Sunday, April 19, 2015

Graduation

Graduation.... I can't believe in one month and 4 days I will be walking across the stage to receive my masters degree. Anyone who knows me knows what a long journey this has been. They will also know that I gave 110%. I say this not to be prideful, but honest. I have cried a lot over the last 3 year years and I have physically been ill worrying about assignments. I learned to function while being exhausted, but tried to do it with a smile. I have worked 40 hours a week and maintained a 4.0. I have missed family events and my husband lived off of Sonic for dinner a great deal. Yet, I made it.

I had a lot of times of doubt. There were a lot of tempting "I wish I could just quit" moments, but I persevered with the support of loved ones. An education is a very personal thing, no one can really understand the internal motivation it takes to complete assignments or study information. I believe I could have just "gotten by", but an education is what one makes of it. I really tried to learn a lot and because of that, I feel that I did learn a lot. I know in my heart that the work not only made me a better educator, but most all a better person. I have confidence in myself now, a confidence I lacked my first day of teaching.

I did some things wrong though, and I will be honest in saying so. Though I prayed a lot to keep me through school. (I literately would pray over every exam I took.) I did not put God as my number one priority, which will always be a regret. I was honestly busy, but I regret that I put so much effort into my schooling and not into my faith. I am thankful that I came to my senses after classes were over and have found myself back in church and active in Sunday school. I hope to one day remind my own children (if God is willing to give us some) to put God first and to not get too busy to center your life around your faith. I am thankful that He loves me even after I placed him on the backburner and I say that with tears. I am 100% positive that I have been so successful because God is using me for His ultimate plan. I feel it in me, I am meant to be a teacher, and sometimes I feel like I am made to be even more. I guess that will unfold in time.

I love Tech! I adore the university, and plan on being a life long supporter. The professors are amazing people, and I am so so thankful for the patience and knowledge they have given me over the years. Dr. McCoy, Dr. Manning, and Dr. Holmes will forever stick out in my mind as life changers. Dr. Basinger and Mrs. Gleason were also my rock with helping me get signed up for school and getting the right courses lined up. I just can not say enough good things! Oh and the friends I made, they are some pretty incredible people. Molly Hill, Jenny Bamburg, Kara Stephenson, Tanya Cottom, and Misty Flournoy will also be special to my heart as they were a huge part of my journey. Molly and I suffered through our E-Portfolio and TWS together and Jenny and Tanya were my 48 page research paper partners. Misty was my friend when I was "voted off the island" in science and social studies methods and Kara and I had the opportunity to get close in Dr. Manning's summer course. Together, my friends and I laughed and cried. I am very proud of them and all of my classmates!

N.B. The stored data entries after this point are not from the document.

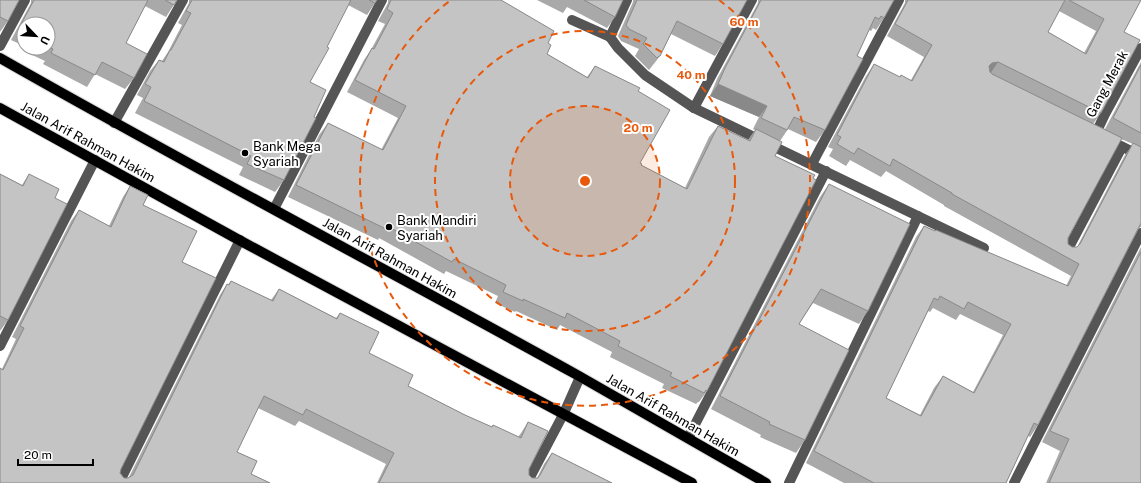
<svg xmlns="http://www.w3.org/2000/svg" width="1141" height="483" font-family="'Public Sans',sans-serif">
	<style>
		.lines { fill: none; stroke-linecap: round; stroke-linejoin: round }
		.major-casing { stroke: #dbdbdb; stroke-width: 12 }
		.minor { stroke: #555; stroke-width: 10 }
		.major { stroke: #000; stroke-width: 10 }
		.wall { fill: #a9a9a9; fill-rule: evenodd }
		.shaded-wall { fill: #898989 }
		.building { fill: #c4c4c4; stroke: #898989; fill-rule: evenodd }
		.ring { fill: none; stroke: #e8590c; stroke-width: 2; stroke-dasharray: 7 5 }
		.poi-dot { fill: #000; stroke: #fff; stroke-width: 1.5 }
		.labels { text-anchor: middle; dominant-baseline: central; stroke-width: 4; stroke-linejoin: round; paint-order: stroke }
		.street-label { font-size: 13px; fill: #000; stroke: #fff }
		.poi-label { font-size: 13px; fill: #000; stroke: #fff; text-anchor: start }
		.centre { fill: #e8590c; stroke: #fff; stroke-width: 2 }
		.ring-label { font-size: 12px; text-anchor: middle; font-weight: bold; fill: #e8590c; stroke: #fff; stroke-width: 4; stroke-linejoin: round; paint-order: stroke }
	</style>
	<rect width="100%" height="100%" fill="#fff"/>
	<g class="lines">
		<defs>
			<g id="major">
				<path d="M0,58C191,167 386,269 579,376C641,411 703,447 766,483"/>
				<path d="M0,108C80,152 160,196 239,240C390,322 542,401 692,483"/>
			</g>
		</defs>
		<use href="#major" class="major-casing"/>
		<g class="minor">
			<polyline points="627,0 610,37 618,48 645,75 694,108 984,248"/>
			<polyline points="572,20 610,37"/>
			<polyline points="0,46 25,0"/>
			<polyline points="694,108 752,0"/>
			<polyline points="114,123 183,0"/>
			<polyline points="1096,133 1105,114 1141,48"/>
			<polyline points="1107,139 1141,156"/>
			<polyline points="812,164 899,0"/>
			<polyline points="274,209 382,0"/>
			<polyline points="1066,253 1122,147"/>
			<polyline points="0,346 95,160"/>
			<polyline points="688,438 826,171"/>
			<polyline points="119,483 240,240"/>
			<polyline points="527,483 564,413 580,377"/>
			<polyline points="789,483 918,216"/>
			<polyline points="1014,483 1141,233"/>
		</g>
		<use href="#major" class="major"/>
	</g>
	<g class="wall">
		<polygon points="0,0 8,21 0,32"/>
		<polygon points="31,0 177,0 166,17 145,6 126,43 134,78 125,89 95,74 87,87 43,64 45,61 26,52 28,48 27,48 48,48 48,24 24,24 24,46 11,40 31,3"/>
		<polygon points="189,0 377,0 367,15 348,5 327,47 310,82 284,180 275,192 239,175 243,167 135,113 143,98 137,95 150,71 159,60 162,61 168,52 182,25 178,23 189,3"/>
		<polygon points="388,0 501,0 548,43 547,54 587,77 595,66 638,91 640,163 641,165 685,188 709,137 718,126 748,140 755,130 753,129 759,117 710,96 717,79 758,3 758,0 894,0 884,18 876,30 873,28 871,31 869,30 857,56 825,130 816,142 788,129 780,141 775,156 707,391 699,402 698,402 696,404 662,388 664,384 610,357 612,352 560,325 557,330 516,311 515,312 495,303 498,296 446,271 444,274 379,238 378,240 288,197 319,135 328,123 381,150 398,118 347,92 364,60 372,48 385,24 378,21 388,3"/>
		<polygon points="537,0 623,0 615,17 607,28 567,7 563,13"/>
		<polygon points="633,0 747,0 723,44 715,56 671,34 660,56 649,70 635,56 639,49 621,41 618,36 633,2"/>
		<path d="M905,0H1141L1124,32L1101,113L1093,124L1105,129L1141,62V227L1139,228L1038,425L1030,437L1028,436L1006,483H844L806,463L916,237L924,226L1066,286L1071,276L944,206V205L886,171L881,177L850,160L846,166L829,156L833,149L828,147L866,76L874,64L900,77L911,80L924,57L887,36L905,3ZM1059,11L1096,31L1084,53L1048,32ZM1121,139L1133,144L1125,155L1077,247H1072L1068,244V238ZM933,308L956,320L960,314L1003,335L973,392L943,376L934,388L920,415L886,398L928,311L930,312Z"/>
		<polygon points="0,174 22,185 29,174 55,198 8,320 0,331"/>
		<polygon points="829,184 868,311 859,324 813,303 799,324 805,440 796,453 760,437 761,435 711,409 820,197"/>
		<polygon points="130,186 148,195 143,205 197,231 182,262 216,278 121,469 120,473 124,478 128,478 129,477 220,295 227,284 228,285 231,281 271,300 279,289 336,318 340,313 379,332 369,353 413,375 408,386 465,415 491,427 493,425 518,437 521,433 528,422 548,431 529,469 529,475 532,478 537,478 544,464 552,453 612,483 377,483 386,464 299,421 295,426 258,408 237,452 257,461 251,474 270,483 0,483 0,368 2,369 16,339 12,337 71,221 79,210 109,226 123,197"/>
		<polygon points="1141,247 1141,483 1046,483 1060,451 1042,442"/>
	</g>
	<g class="shaded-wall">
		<polygon points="998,62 990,74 989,66 992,63"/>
		<polygon points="718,84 767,106 759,117 710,96"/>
	</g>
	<g class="building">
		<polygon points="0,0 19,0 8,21 0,17"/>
		<polygon points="34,0 148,0 126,43 147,54 134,78 102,62 95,75 51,53 53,49 48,47 48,24 24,24 24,30 19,28"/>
		<polygon points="165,0 177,0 174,5"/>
		<polygon points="192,0 351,0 327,47 329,48 310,82 326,90 314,117 316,118 284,180 247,164 251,156 144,101 151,87 145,84 159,60 164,62 170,50 171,50 191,13 186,11"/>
		<polygon points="369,0 377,0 375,3"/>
		<polygon points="391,0 501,0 554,31 548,43 551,45 547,54 588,78 595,66 640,88 638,91 670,110 640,163 642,164 641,165 687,189 718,126 750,141 756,129 782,142 775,156 815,175 813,178 816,180 707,391 706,390 704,393 670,376 672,373 618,346 620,341 567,313 565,318 523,299 523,301 503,292 506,285 454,259 452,262 387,226 386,229 296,185 328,123 383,150 406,106 355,80 372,48 374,49 393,13 387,9"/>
		<polygon points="584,0 623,0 615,17"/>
		<polygon points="637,0 747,0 723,44 677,21 660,56 659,56 657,58 643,44 647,38 629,29 626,25"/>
		<polygon points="761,0 894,0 884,18 881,16 879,19 875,17 857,56 863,59 825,130 794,117 787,130 761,118 767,106 718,84 725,68"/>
		<path d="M908,0H1065L1048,32L1086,54L1104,19L1069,0H1141L1124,32L1140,40L1101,113L998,62L992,63L989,66L990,72L992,74L1122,138L1068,238V244L1072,247H1077L1080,244L1133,143L1141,147V223L1038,425L1034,423L1006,483H874L814,451L924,226L935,231L936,230L1068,286L1079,264L952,194V193L893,159L890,166L858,148L854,154L837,144L841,137L837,135L874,64L900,77L901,75L912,81L932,45L895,24ZM940,296L964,309L968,302L1011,324L974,393L943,376L921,416L886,398L934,298L938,300Z"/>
		<polygon points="1141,65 1141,133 1113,118"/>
		<polygon points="0,174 23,186 29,174 59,189 55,198 67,204 8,320 0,316"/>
		<polygon points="829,184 910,224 868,311 821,289 799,324 849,350 805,440 769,424 770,422 720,396"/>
		<polygon points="130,186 148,195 143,205 197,231 182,262 216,278 121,469 120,473 124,478 128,478 133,475 227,284 229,285 231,281 273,301 279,289 337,319 340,313 379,332 369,353 413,375 408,386 465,415 492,427 493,425 521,438 528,422 548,431 529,469 529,475 532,478 538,478 540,475 552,453 612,483 379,483 394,453 306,409 303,415 264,396 237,452 257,461 251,474 270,483 0,483 0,368 3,370 24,328 20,326 79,210 111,227"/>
		<polygon points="1141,252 1141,483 1049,483 1069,439 1050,431"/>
	</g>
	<circle cx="585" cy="181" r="75" fill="#e8590c" fill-opacity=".12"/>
	<g class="ring">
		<circle cx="585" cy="181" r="75"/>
		<circle cx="585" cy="181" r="150"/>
		<path d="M719 0A225 225 0 1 1 451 0"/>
	</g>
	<g class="poi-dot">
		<circle cx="245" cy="153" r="4"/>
		<circle cx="389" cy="227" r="4"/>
	</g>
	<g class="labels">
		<g class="street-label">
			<text transform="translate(1107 84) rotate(-62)">Gang Merak</text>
			<text transform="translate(88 142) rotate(29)">Jalan Arif Rahman Hakim</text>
			<text transform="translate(390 258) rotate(29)">Jalan Arif Rahman Hakim</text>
			<text transform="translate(673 415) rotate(30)">Jalan Arif Rahman Hakim</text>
		</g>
		<g class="poi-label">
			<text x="253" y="146">Bank Mega<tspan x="253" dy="15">Syariah</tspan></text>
			<text x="397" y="220">Bank Mandiri<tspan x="397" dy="15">Syariah</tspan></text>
		</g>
	</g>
	<circle cx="585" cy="181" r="6" class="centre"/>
	<g class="ring-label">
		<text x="744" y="26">60 m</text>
		<text x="691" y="79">40 m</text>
		<text x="638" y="132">20 m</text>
	</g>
	<g transform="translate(36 36) rotate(115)"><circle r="19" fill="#ffffff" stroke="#999999"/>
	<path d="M0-3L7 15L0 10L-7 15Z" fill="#000000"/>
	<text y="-6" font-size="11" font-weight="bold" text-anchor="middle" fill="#000000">U</text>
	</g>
	<path d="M18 459v6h75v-6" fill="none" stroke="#000000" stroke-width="2"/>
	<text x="24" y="459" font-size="12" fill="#000000" stroke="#ffffff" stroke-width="3" paint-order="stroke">20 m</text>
</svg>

This may all seem pointless to you, but now looking back at graduating high school 10 years ago, I realize how much I forget. I want to remember these moments. Tomorrow, I go and order my final teaching license. I am no longer teaching off a temporary teaching license. HOLLLLER!!! I am so excited. Special thanks to my husband, my family, Mrs. Chris Roberts (for giving me an opportunity to teach), Mrs. Sharp, Mrs. Janet Holzhaurer, Deanna Remore, and last but most certainly not least Jennifer Matthews (my partner in crime who has been there for almost every melt down). I love you all so so much!